WHAT IS EXPECTED =>
Extract all lines from the data beneath that include the word "Credicard".

DATASET EXTRACT =>
------------------------------------

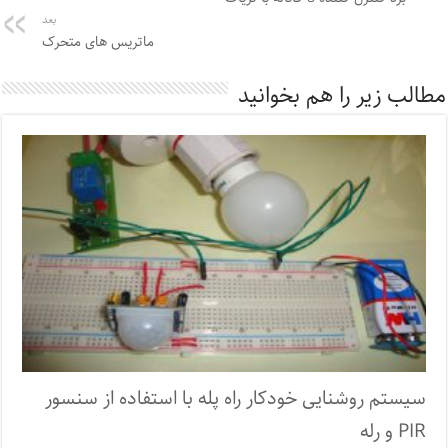
بعد
ماتریس های متحرک
مطالب زیر را هم بخوانید
سیستم روشنایی خودکار راه پله با استفاده از سنسور
PIR و رله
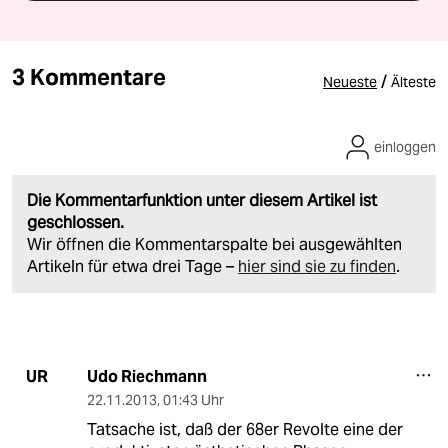
3 Kommentare
/
Neueste
Älteste
einloggen
Die Kommentarfunktion unter diesem Artikel ist
geschlossen.
Wir öffnen die Kommentarspalte bei ausgewählten
Artikeln für etwa drei Tage –
hier sind sie zu finden
.
Udo Riechmann
UR
22.11.2013
,
01:43 Uhr
Tatsache ist, daß der 68er Revolte eine der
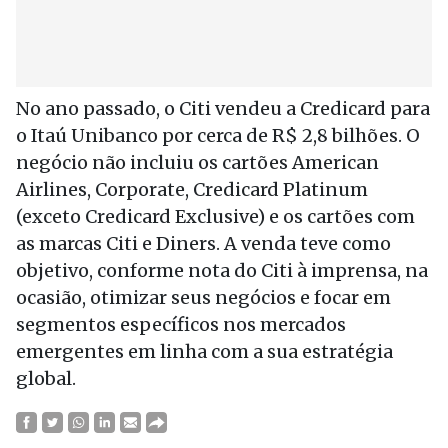
No ano passado, o Citi vendeu a Credicard para
o Itaú Unibanco por cerca de R$ 2,8 bilhões. O
negócio não incluiu os cartões American
Airlines, Corporate, Credicard Platinum
(exceto Credicard Exclusive) e os cartões com
as marcas Citi e Diners. A venda teve como
objetivo, conforme nota do Citi à imprensa, na
ocasião, otimizar seus negócios e focar em
segmentos específicos nos mercados
emergentes em linha com a sua estratégia
global.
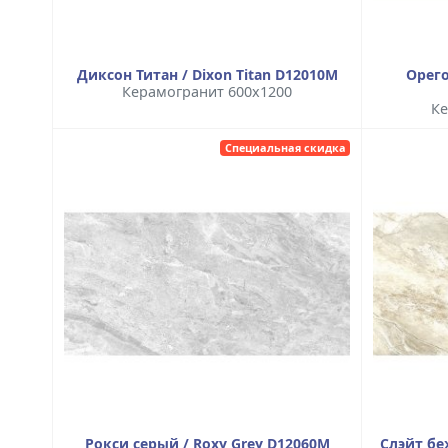
Диксон Титан / Dixon Titan D12010M
Орего
Керамогранит 600x1200
Ке
Специальная скидка
Рокси серый / Roxy Grey D12060M
Слэйт бе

------------------------------------

RESULT OF THIS EXERCISE =>
No ano passado, o Citi vendeu a Credicard para
Airlines, Corporate, Credicard Platinum
(exceto Credicard Exclusive) e os cartões com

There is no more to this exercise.